- **TEXT**
::::::::
Jardine released A Postcard from California, his solo debut, in June 2010 (re-released with two extra tracks on April 3, 2012). The album features contributions from Beach Boys Brian Wilson, Carl Wilson (posthumously), Bruce Johnston, David Marks, and Mike Love. There are also guest appearances from Glen Campbell (who had frequently worked with The Beach Boys as a touring musician and session guitarist in the mid-1960s), David Crosby, Neil Young, Stephen Stills, Steve Miller, Scott Mathews, Gerry Beckley and Dewey Bunnell (members of America) and Flea. A spoken intermission written by Stephen Kalinich, called "Tidepool Interlude", features actor Alec Baldwin. Also in 2010, Brian Wilson and Jardine sang on "We Are the World 25: for Haiti", a new recording of "We Are the World" (with partially revised lyrics), which was released as a charity single to benefit the population of Haiti. Jardine made his first appearance with the Beach Boys touring band in more than 10 years in 2011 at a tribute concert for Ronald Reagan's 100th birthday; at this concert, he sang lead on "Help Me, Rhonda" and "Sloop John B". He made a handful of other appearances with Love and Johnston's touring band in preparation for a reunion.

In December 2011, it was announced that Brian Wilson, Mike Love, Al Jardine, David Marks, and Bruce Johnston would reunite for a new Beach Boys album and The Beach Boys 50th Anniversary Reunion Tour in 2012. On February 12, 2012, the Beach Boys performed at the 2012 Grammy Awards, in what was billed as a "special performance" by organizers. It marked the group's first live performance to include Wilson since 1996, Jardine since 1998, and Marks since 1999. Released on June 5, That's Why God Made the Radio debuted at number 3 on the US charts, expanding the group's span of Billboard 200 top-ten albums across 49 years and one week, passing the Beatles with 47 years of top-ten albums. Critics generally regarded the album as an "uneven" collection, with most of the praise centered on its closing musical suite. The album features the song "From There to Back Again,” on which Jardine shared lead vocals with Wilson. Critics have acclaimed Jardine's performance in the song, with Ryan Reed of Paste magazine praising his "stand-out lead vocal", while John Bush of Allmusic deemed the song the "most beautiful" in the album, having been "impeccably" framed by Wilson around Jardine's "aging but still sweet" voice. (Also in 2012, David Marks released the album The Circle Continues, which featured a guest appearance from Jardine on vocals on the song "I Sail Away".)
::::::::
- **TASK TO CARRY OUT**
Pick up the text about Al Jardine and the Beach Boys reunion after its last sentence and carry it forward.

Data records
::::::::
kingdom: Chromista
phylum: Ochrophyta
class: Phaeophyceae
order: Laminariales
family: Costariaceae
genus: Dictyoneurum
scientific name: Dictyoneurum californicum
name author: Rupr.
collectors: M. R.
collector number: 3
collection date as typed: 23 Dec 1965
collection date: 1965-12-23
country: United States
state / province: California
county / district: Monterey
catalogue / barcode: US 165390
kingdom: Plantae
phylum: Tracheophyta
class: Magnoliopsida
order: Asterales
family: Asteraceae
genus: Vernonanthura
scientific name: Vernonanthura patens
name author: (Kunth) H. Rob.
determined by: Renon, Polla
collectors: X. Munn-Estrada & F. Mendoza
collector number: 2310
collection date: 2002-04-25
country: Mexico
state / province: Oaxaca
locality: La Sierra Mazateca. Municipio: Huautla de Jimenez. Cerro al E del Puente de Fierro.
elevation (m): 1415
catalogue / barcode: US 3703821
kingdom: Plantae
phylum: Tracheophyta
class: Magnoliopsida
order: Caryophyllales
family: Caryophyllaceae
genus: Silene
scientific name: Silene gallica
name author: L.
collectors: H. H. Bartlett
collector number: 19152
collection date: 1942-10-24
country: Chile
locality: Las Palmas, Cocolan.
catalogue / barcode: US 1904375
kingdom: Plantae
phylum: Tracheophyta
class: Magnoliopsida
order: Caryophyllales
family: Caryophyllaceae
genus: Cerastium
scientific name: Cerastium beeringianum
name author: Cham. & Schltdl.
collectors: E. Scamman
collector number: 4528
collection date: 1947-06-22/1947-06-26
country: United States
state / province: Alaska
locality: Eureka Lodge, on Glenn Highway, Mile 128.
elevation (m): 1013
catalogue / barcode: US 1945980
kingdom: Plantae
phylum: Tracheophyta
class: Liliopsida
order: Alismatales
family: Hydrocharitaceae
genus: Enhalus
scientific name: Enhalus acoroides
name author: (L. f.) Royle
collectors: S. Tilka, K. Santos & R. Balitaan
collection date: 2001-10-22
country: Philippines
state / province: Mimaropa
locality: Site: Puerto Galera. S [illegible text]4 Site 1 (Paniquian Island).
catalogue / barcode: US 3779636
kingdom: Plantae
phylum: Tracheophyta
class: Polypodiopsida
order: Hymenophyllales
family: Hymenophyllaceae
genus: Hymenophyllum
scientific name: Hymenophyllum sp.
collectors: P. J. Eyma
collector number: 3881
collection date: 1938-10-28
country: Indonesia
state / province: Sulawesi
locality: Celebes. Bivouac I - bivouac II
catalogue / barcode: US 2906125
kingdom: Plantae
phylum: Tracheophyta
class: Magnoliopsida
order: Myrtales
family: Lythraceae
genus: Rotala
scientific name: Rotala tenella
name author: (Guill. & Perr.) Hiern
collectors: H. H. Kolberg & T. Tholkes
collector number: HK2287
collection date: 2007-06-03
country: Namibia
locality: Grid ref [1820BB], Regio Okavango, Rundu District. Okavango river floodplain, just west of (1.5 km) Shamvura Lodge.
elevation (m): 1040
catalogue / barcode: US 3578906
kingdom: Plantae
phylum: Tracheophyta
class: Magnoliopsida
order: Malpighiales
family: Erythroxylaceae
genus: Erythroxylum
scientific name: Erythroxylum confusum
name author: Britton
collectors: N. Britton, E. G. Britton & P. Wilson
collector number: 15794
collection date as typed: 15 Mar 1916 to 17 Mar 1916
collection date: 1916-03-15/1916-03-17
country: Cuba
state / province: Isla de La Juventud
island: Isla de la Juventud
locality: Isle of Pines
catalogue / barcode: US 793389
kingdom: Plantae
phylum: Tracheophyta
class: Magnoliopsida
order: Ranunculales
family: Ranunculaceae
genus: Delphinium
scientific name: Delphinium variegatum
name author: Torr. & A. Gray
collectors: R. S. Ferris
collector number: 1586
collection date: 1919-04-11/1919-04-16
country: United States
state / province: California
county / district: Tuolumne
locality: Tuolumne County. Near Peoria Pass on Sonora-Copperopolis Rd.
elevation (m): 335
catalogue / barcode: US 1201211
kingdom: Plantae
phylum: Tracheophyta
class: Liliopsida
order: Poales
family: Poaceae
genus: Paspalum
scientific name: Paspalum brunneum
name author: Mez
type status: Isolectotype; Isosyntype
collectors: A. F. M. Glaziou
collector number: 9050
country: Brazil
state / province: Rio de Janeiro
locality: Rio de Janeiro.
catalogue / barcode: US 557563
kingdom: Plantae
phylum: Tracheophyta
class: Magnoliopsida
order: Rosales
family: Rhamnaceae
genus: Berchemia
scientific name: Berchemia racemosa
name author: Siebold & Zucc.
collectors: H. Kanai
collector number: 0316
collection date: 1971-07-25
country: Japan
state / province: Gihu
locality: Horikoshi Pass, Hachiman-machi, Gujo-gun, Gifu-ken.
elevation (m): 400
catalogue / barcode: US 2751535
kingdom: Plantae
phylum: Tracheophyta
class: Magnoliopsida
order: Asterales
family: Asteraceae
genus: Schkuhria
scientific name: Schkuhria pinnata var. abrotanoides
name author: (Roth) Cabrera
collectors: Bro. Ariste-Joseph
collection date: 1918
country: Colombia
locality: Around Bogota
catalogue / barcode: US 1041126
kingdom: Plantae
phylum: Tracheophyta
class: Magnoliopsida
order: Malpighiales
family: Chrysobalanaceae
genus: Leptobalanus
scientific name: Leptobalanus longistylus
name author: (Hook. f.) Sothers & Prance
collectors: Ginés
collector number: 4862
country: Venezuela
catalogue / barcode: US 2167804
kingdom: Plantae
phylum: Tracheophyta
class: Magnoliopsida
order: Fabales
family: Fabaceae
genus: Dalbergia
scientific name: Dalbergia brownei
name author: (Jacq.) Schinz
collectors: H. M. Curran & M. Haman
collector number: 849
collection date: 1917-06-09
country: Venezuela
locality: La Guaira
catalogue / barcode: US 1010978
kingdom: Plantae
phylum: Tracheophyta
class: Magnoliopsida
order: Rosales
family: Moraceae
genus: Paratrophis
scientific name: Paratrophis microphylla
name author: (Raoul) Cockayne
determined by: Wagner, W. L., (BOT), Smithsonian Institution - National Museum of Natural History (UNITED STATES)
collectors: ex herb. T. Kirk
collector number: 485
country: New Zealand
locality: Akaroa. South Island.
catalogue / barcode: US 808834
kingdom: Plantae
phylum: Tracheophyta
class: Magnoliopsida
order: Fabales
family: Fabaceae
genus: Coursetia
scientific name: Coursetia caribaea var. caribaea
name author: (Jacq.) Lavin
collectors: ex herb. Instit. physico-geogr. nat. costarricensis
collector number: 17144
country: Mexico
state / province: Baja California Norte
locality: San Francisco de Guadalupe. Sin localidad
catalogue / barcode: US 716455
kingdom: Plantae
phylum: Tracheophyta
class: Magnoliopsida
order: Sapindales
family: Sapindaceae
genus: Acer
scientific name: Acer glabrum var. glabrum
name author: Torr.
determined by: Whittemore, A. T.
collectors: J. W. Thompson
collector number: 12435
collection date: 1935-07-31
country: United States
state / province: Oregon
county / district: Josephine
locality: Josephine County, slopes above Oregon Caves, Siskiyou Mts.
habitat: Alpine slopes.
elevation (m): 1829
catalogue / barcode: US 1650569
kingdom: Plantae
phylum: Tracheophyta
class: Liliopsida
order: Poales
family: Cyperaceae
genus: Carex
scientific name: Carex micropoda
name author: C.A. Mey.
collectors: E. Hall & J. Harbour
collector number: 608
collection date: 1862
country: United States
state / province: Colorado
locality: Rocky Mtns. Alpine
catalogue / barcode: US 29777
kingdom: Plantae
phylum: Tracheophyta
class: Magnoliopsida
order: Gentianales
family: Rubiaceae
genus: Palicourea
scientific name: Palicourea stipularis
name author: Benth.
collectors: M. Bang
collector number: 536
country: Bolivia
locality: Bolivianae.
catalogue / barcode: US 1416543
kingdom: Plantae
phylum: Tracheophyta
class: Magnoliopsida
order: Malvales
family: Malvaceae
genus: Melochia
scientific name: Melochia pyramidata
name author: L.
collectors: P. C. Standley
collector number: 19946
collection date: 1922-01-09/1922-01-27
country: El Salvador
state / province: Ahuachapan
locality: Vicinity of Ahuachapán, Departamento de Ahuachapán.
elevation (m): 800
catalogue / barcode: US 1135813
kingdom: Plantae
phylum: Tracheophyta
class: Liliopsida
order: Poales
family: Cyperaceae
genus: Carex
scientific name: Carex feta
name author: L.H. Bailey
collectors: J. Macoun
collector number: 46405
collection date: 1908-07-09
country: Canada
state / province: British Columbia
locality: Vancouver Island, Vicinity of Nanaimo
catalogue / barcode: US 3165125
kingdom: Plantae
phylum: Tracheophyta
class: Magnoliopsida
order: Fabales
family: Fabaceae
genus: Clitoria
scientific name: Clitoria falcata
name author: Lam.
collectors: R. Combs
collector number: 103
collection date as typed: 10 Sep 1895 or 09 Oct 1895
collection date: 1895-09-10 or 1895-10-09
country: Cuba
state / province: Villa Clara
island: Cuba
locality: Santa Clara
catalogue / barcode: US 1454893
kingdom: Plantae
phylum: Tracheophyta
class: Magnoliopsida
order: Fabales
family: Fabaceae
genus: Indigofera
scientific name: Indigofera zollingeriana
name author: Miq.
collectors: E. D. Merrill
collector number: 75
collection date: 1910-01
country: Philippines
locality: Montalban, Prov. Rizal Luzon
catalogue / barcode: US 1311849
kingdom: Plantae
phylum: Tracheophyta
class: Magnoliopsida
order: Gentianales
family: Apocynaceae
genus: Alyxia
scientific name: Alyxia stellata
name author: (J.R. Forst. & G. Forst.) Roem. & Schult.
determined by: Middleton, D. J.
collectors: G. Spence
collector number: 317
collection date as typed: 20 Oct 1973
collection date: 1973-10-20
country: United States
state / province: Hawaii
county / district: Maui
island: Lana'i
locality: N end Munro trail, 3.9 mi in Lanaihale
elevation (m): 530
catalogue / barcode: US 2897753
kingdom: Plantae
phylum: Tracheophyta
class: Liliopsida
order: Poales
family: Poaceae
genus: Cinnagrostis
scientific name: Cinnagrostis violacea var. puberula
::::::::
- **TASK ANSWER**
Ultimately, the reunion tour ended in September 2012 as planned, after a final show on September 28, but amid erroneous rumors that Love had dismissed Wilson from the Beach Boys. At this time, Love and Johnston had announced via a press release that following the end of the reunion tour the Beach Boys would revert to the pre-reunion tour Love/Johnston lineup, without Brian, Jardine, or Marks, all of whom expressed surprise. Wilson, Jardine, and Marks had been opposed to this decision, which was made by Love, but were unable to act on it because Love still had his pre-reunion license to use the band's name, and all booked reunion dates had been fulfilled, allowing Love to boycott an extension of a reunion. Wilson had hoped to record another studio album as part of a continued reunion, and Jardine reportedly asked Love to reconsider his decision. However, Love was committed to touring only with Johnston and their touring band, though he was (at least briefly) open to the idea of recording another studio album.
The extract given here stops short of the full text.